-- Passage shown --

2 week update. Really coming in strong. Only had 1 fert treatment so far with 10-10-10. I'd say I'm looking pretty good. Backyard is a bit stronger than front but overall I'm pretty happy for 1st season cutting at around 1/2" with my reel.


----------



## DFWdude (Aug 28, 2020)

Looking good!

I used to live in rockwall until '19. Loved it, and miss taking the boat to the harbor.


----------



## rockwalltxguy (Oct 1, 2021)

Thanks @DFWdude . I've been here since 2007. Love the area, hate the traffic. No boat here so the lakes purpose is to make me feel like I live on an island going over the bridge.


----------



## rockwalltxguy (Oct 1, 2021)

Yards really looking good. Guy is coming by tomorrow to put down the 1st high nitro fert treatment. So hopefully will get a nice rich dark green color coming through soon. Currently having to mow 3 days a week. Next year will def start PGR treatments. Also got the shed installed.


----------



## monsonman (Dec 9, 2020)

Its looking really good! What is your HOC?

and also, just curious, why wait til next year to start PGR?


----------



## rockwalltxguy (Oct 1, 2021)

monsonman said:


> Its looking really good! What is your HOC?
> 
> and also, just curious, why wait til next year to start PGR?


Right now I'm maintaining at about 5/8". I don't want to mess with PGR this year for a couple reasons 1) I don't have a sprayer yet 2) I'm a little intimidated by the potential for over use and 3) Cutting so short this year has revealed just how uneven my lawn is so I need to figure out how to attack some leveling this year.

-- Listed records --
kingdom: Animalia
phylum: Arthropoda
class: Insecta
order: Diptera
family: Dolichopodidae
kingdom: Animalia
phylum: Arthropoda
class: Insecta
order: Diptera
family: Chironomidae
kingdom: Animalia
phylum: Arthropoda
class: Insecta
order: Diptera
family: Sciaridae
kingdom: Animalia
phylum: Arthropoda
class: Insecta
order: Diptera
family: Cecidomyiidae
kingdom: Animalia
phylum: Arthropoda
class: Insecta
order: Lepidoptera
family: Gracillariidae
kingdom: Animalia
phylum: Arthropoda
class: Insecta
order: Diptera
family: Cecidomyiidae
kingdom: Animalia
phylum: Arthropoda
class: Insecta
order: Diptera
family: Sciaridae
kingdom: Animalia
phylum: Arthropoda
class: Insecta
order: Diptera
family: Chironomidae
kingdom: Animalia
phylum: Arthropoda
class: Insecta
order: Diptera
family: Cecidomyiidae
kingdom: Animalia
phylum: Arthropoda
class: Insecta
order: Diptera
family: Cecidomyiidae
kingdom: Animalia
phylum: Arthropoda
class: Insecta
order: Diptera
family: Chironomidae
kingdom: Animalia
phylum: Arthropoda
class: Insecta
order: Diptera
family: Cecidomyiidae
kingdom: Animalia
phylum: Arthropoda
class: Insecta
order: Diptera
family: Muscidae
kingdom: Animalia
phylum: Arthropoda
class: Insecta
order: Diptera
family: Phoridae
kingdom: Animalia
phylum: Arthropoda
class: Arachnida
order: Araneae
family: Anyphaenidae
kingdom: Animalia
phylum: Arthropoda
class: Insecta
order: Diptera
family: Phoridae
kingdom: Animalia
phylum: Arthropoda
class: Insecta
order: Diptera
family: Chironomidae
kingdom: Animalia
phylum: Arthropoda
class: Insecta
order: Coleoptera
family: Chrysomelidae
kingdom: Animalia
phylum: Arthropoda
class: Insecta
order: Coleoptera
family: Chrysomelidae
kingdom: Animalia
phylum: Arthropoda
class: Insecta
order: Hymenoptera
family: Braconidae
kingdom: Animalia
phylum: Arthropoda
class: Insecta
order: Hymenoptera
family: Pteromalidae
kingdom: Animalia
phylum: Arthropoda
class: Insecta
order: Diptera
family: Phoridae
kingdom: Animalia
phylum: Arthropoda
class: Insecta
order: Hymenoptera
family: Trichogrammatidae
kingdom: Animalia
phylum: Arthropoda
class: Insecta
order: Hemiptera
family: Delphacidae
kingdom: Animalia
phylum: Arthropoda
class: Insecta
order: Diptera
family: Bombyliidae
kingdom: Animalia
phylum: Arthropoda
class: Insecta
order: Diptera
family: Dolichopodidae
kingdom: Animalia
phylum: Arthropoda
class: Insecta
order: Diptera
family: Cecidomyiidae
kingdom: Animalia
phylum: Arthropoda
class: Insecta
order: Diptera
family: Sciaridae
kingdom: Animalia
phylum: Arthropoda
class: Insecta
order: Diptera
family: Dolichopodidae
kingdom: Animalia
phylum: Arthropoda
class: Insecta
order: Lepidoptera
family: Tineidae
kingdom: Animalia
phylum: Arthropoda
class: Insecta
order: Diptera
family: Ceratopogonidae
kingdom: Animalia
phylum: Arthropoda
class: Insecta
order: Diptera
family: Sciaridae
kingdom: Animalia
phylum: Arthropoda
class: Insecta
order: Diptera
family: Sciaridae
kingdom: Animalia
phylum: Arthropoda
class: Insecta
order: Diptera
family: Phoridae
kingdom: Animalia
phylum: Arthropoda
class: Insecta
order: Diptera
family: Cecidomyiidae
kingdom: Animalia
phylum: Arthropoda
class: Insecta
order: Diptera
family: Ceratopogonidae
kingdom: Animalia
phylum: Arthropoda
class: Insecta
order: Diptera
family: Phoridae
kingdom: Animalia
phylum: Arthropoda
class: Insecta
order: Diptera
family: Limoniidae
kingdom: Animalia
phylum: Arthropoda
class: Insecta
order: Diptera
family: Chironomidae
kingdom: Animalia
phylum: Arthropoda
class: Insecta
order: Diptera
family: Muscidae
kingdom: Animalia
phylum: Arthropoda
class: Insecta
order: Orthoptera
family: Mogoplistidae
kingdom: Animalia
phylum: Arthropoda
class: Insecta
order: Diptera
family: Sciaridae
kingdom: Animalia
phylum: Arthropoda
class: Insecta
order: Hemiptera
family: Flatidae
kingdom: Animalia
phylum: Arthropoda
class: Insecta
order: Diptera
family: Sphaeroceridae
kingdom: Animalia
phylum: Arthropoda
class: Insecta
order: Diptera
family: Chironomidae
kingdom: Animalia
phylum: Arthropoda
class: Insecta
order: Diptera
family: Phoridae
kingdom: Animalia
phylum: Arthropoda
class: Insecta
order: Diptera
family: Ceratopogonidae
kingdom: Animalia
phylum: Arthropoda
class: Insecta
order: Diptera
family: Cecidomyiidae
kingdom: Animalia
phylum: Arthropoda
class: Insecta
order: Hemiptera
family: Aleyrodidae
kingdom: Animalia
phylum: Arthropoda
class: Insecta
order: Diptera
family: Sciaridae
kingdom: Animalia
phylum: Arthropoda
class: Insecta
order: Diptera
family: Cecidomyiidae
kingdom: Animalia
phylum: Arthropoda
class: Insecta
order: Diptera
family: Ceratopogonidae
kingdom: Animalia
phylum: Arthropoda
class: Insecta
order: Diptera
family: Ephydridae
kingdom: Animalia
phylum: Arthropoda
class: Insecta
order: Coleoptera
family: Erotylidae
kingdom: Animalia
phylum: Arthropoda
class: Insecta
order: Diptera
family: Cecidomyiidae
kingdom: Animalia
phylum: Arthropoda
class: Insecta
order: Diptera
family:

-- Work to complete --
- A) In the lawn care thread, list the reasons rockwalltxguy gives for not starting PGR this year.
- B) Write a continuation of the lawn care thread, starting after its final post.

-- Answers below --
- A)
1. He doesn't have a sprayer yet.
2. He is a little intimidated by the potential for overuse.
3. Cutting so short this year has shown how uneven his lawn is, so he needs to figure out how to do some leveling.

- B)
----------



## rockwalltxguy (Oct 1, 2021)

Update. Starting to notice color variation in my grass. Not sure what the cause is?


----------



## rockwalltxguy (Oct 1, 2021)

Updates. Fighting seed heads still but starting to really green up. Im about 3 weeks post High N Fert Application. Mowing 3 days a week. HOC is 5/8". Will be doing a midseason HOC reset next week as I will be going out of town soon and I want to prepare.


----------



## jstephens (May 22, 2019)

Looking good! What's that grassy bush in the front left corner of your flower bed? I like how the blades sag similar to hakone grass


----------



## rockwalltxguy (Oct 1, 2021)

jstephens said:


> Looking good! What's that grassy bush in the front left corner of your flower bed? I like how the blades sag similar to hakone grass


I have no clue. I call it Donald Trump because after I cut it down in the fall it grew back with a combover for awhile.


----------



## rockwalltxguy (Oct 1, 2021)

No measurable rain since early May. I've pretty much given up for this year.


----------



## rockwalltxguy (Oct 1, 2021)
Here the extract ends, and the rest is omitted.